In one example, Wade asks why Cisco couldn’t embrace AI and enable public LLMs to access all of its Technical Assistance Center (TAC) data to create support bots and agents. This largely hasn’t happened.

“Arista and Cisco need to put the data on the Internet,” says Wade. “All the TAC cases. Create agents. I'm shocked that nobody has done this.”

Just an idea—but it could be that large vendors such as Cisco are too protective of their data and platforms, because that would enable more open, multi-vendor environments.

Indeed, the lack of public data, or the release of specific code into LLMs, could be impeding the process toward AIOps, IaC, and true platform engineering. This also highlights the growing gap between the open-source, cloud-native world, where the community assumes that APIs will be open, versus the traditional infrastructure environment, where APIs are often closed. IaC tools such as HashiCorp, Pulumi, and Spacelift are being widely adopted to deploy infrastructure in cloud, but they often hit a wall when it comes to private infrastructure.
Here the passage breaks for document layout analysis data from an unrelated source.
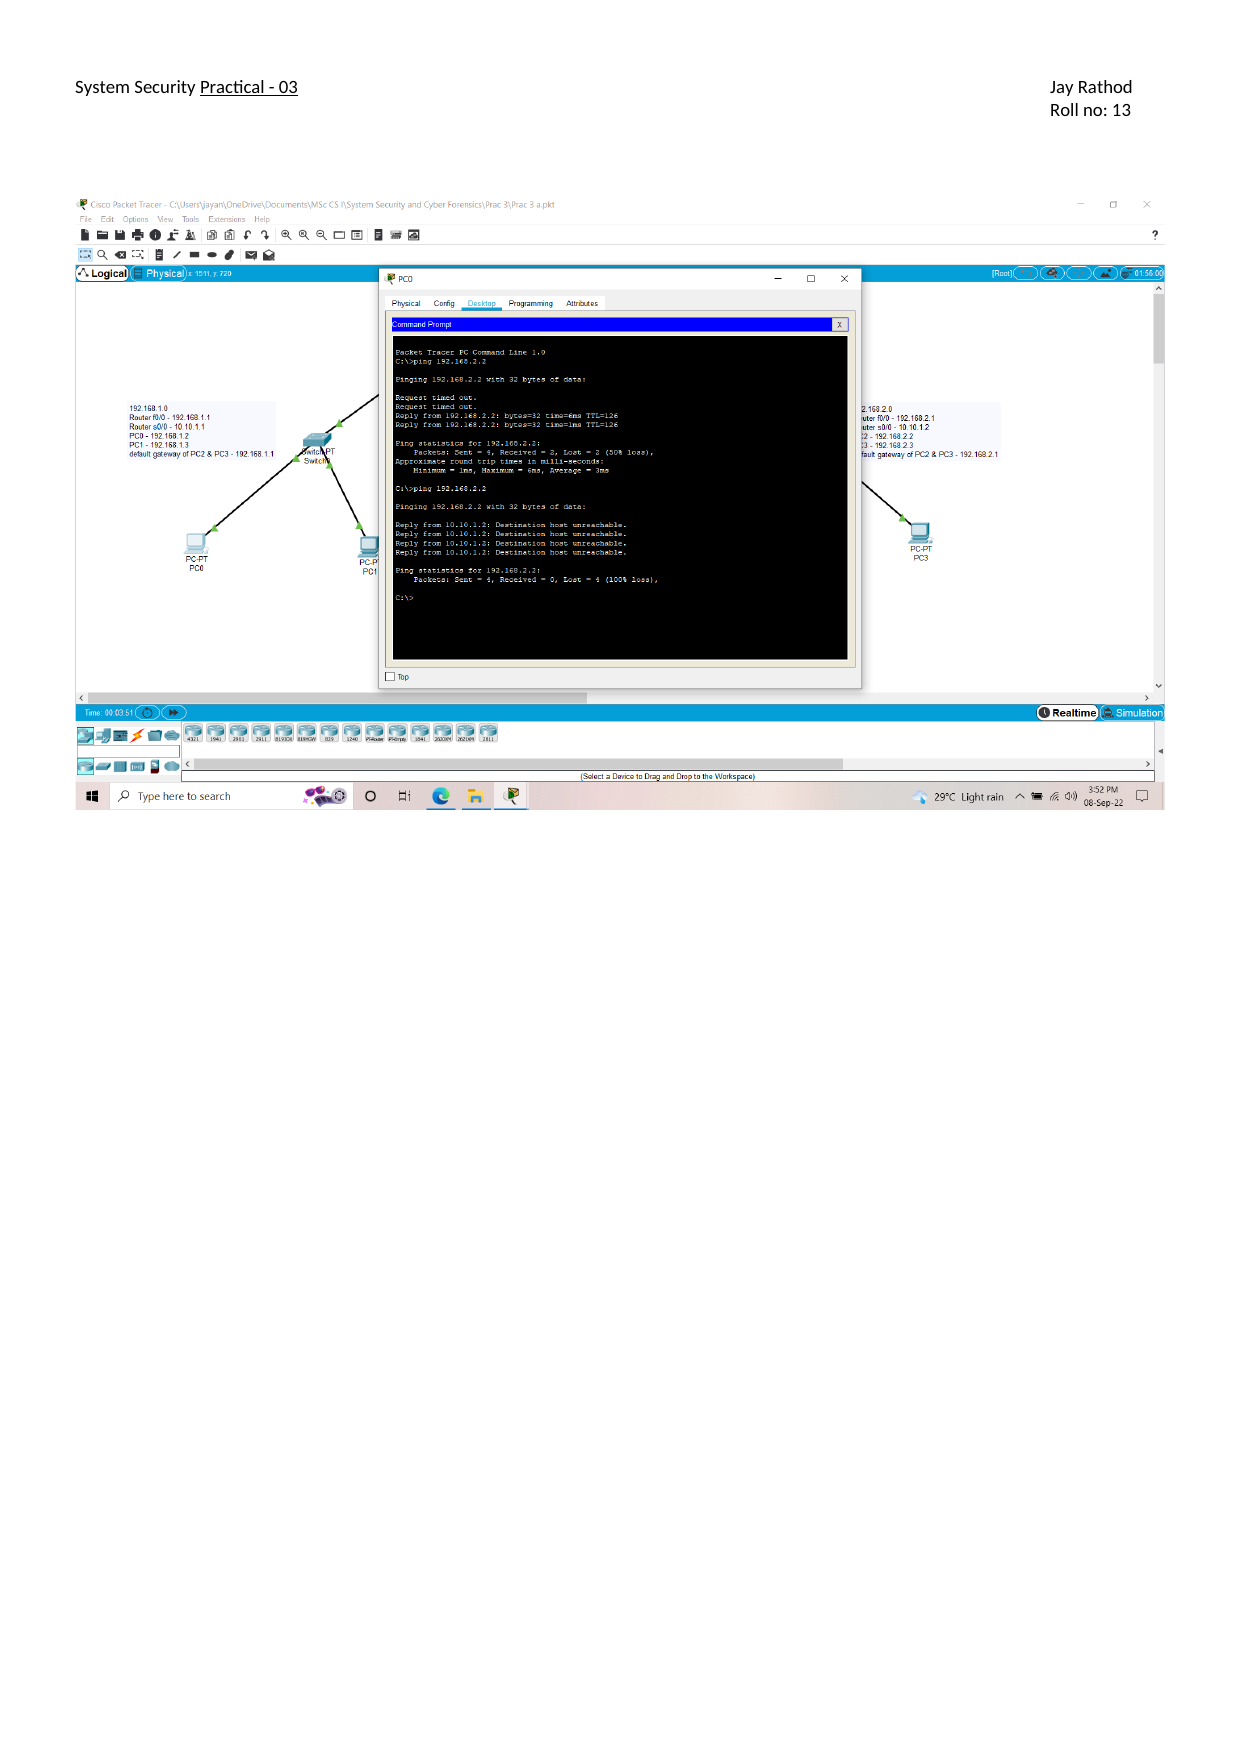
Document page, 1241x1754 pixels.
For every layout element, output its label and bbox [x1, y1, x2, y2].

picture [1048, 269, 1056, 277]
picture [1103, 709, 1112, 717]
picture [75, 197, 1165, 810]
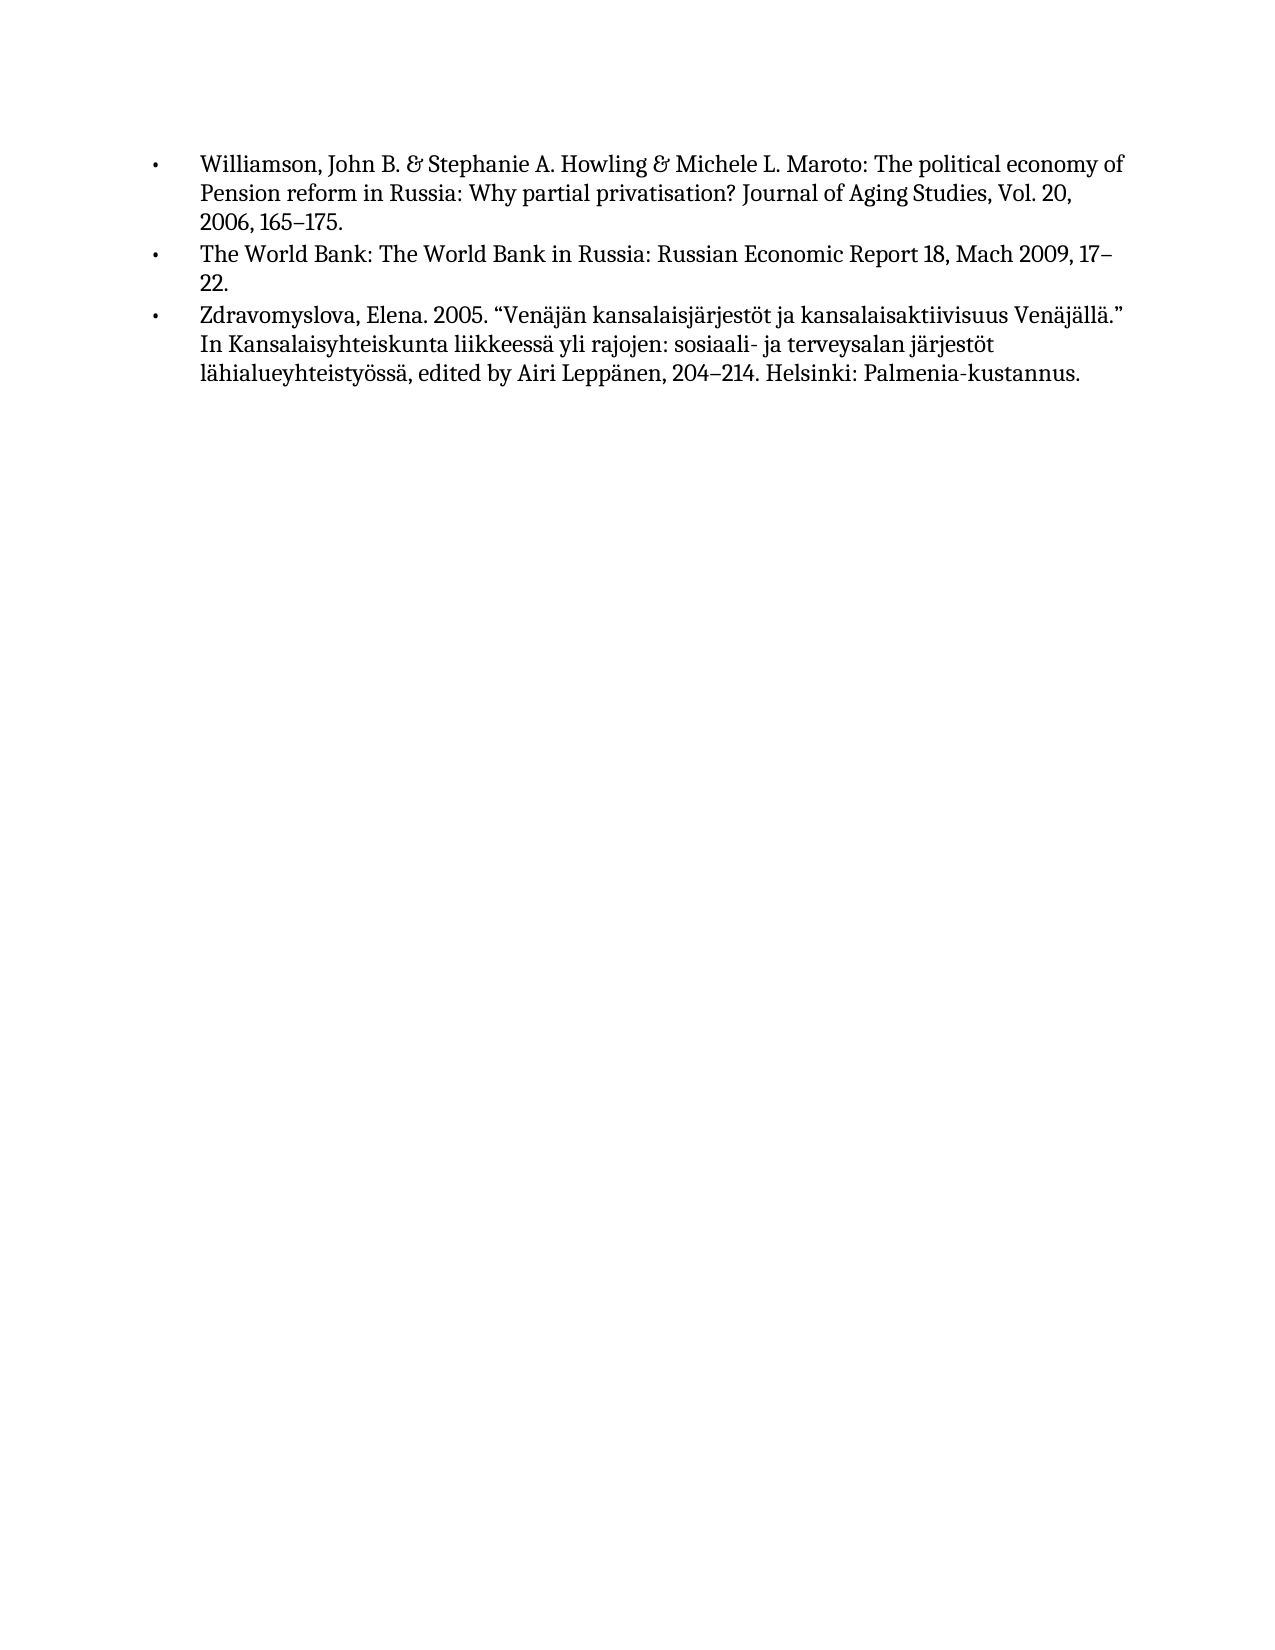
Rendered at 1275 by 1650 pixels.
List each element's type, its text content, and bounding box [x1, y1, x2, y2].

list Zdravomyslova, Elena. 2005. “Venäjän kansalaisjärjestöt ja kansalaisaktiivisuus Venäjällä.” In Kansalaisyhteiskunta liikkeessä yli rajojen: sosiaali- ja terveysalan järjestöt lähialueyhteistyössä, edited by Airi Leppänen, 204–214. Helsinki: Palmenia-kustannus. [150, 301, 1125, 387]
list The World Bank: The World Bank in Russia: Russian Economic Report 18, Mach 2009, 17–22. [150, 240, 1125, 297]
list Williamson, John B. & Stephanie A. Howling & Michele L. Maroto: The political economy of Pension reform in Russia: Why partial privatisation? Journal of Aging Studies, Vol. 20, 2006, 165–175. [150, 150, 1125, 236]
On the network infrastructure side, automation tools such as Selector, Kentik, and Itential look to bridge the gap of vendor environments by providing better ways to observe, automate, or integrate networking infrastructure. But imagine how powerful they would be if they had access to more data from the major equipment suppliers.

This, according to Wade, would cause a revolution in infrastructure automation. Imagine a world in which a relatively straightforward AI bot could read tickets coming out of ServiceNow, which typically look like, “Configure infra A for this service B,” and then configure the infrastructure on its own. End of swivel chair.

Right now, there doesn’t seem to be much evidence of this happening. If it did, you might see a new kind of infrastructure company emerge—one that played nice with IaC tools and worked equally well in both cloud-native or private enterprise environments.

Based on what I’m seeing here at Kubecon Europe on “Platform Engineering Day,” almost all the talk is about cloud-native environments. I’ve heard a lot about Amazon and Google Cloud, but nothing about Cisco switches.

The reality is that the idealized world of IaC and platform is only about 50% there. AI will transform the platform, but it needs traditional equipment vendors to take a more modernized approach to firmly take hold. Wade’s right: The traditional networking vendor community needs to think about how it can enable better operations for its customers by embracing AI.